SRLM: uncertainty-guided trajectory selection

The quality of an RLM answer depends heavily on which program trajectory the model happens to sample. SRLM subclasses RLM and replaces single-rollout inference with search over K candidates:

from lm_repl import SRLM

srlm = SRLM(
    backend="openai",
    backend_kwargs={"model_name": "my-model", "base_url": "http://localhost:8080/v1"},
    direct_threshold=30_000,      # contexts under 30K chars skip the REPL entirely
    n_candidates=4,               # K candidate trajectories
    candidate_parallel=2,         # candidates in flight at once (match server slots)
    candidate_temperature=0.7,    # sampling diversity across candidates
    confidence_elicitation=True,  # elicit per-step {"confidence": N} and use it in selection
)

result = srlm.completion(long_context, "What changed between Q3 and Q4?")

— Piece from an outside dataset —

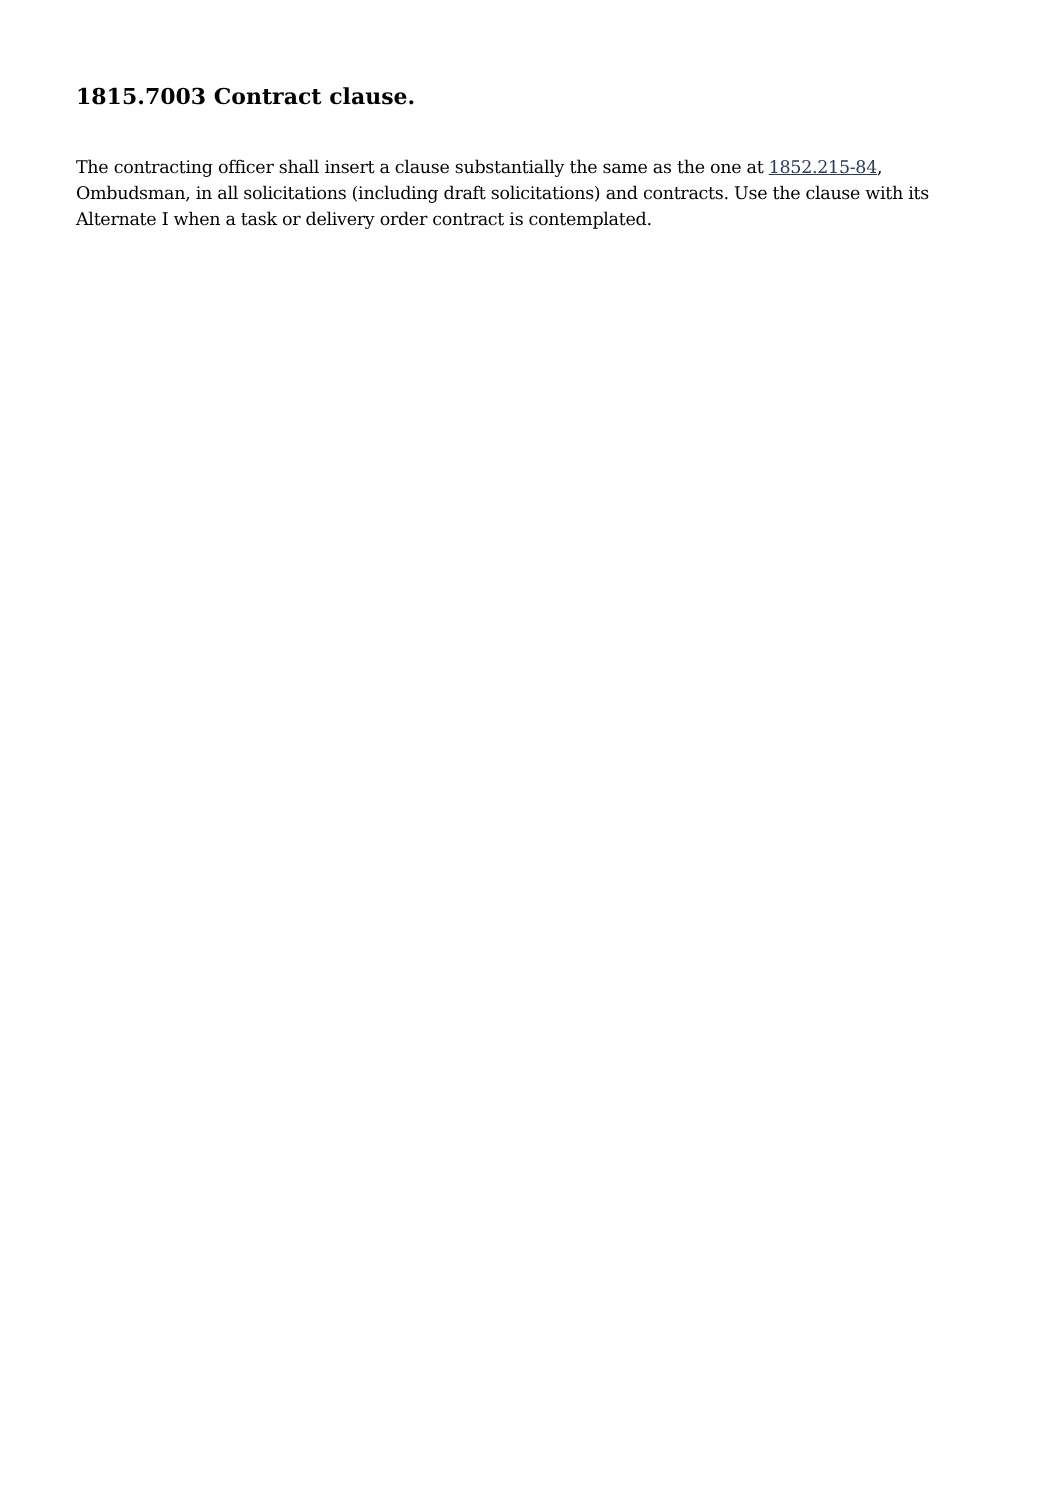1815.7003 Contract clause.
The contracting officer shall insert a clause substantially the same as the one at 1852.215-84, Ombudsman, in all solicitations (including draft solicitations) and contracts. Use the clause with its Alternate I when a task or delivery order contract is contemplated.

How a winner is chosen, per the SRLM paper:

  1. Self-consistency. Final answers are clustered semantically (normalization plus word-boundary containment, so "42" and "The answer is 42" vote together) and the plurality cluster survives. Tied clusters pool their candidates rather than favoring whichever answer appeared first.
  2. Joint uncertainty score. Within the surviving set, each trajectory gets VC(p) * Len(p), where VC is the sum of log per-step verbalized confidences (steps that skip reporting are imputed with the trajectory mean, so under-reporting cannot inflate the score) and Len is the trace length in output tokens. The candidate closest to zero wins. Without confidence_elicitation, selection falls back to the shortest trace.

Implementation notes:

  • Each candidate runs on a fresh RLM instance with its own logger and config copy, so parallel candidates share no mutable state. A crashing candidate is dropped; only if every candidate fails does the call raise.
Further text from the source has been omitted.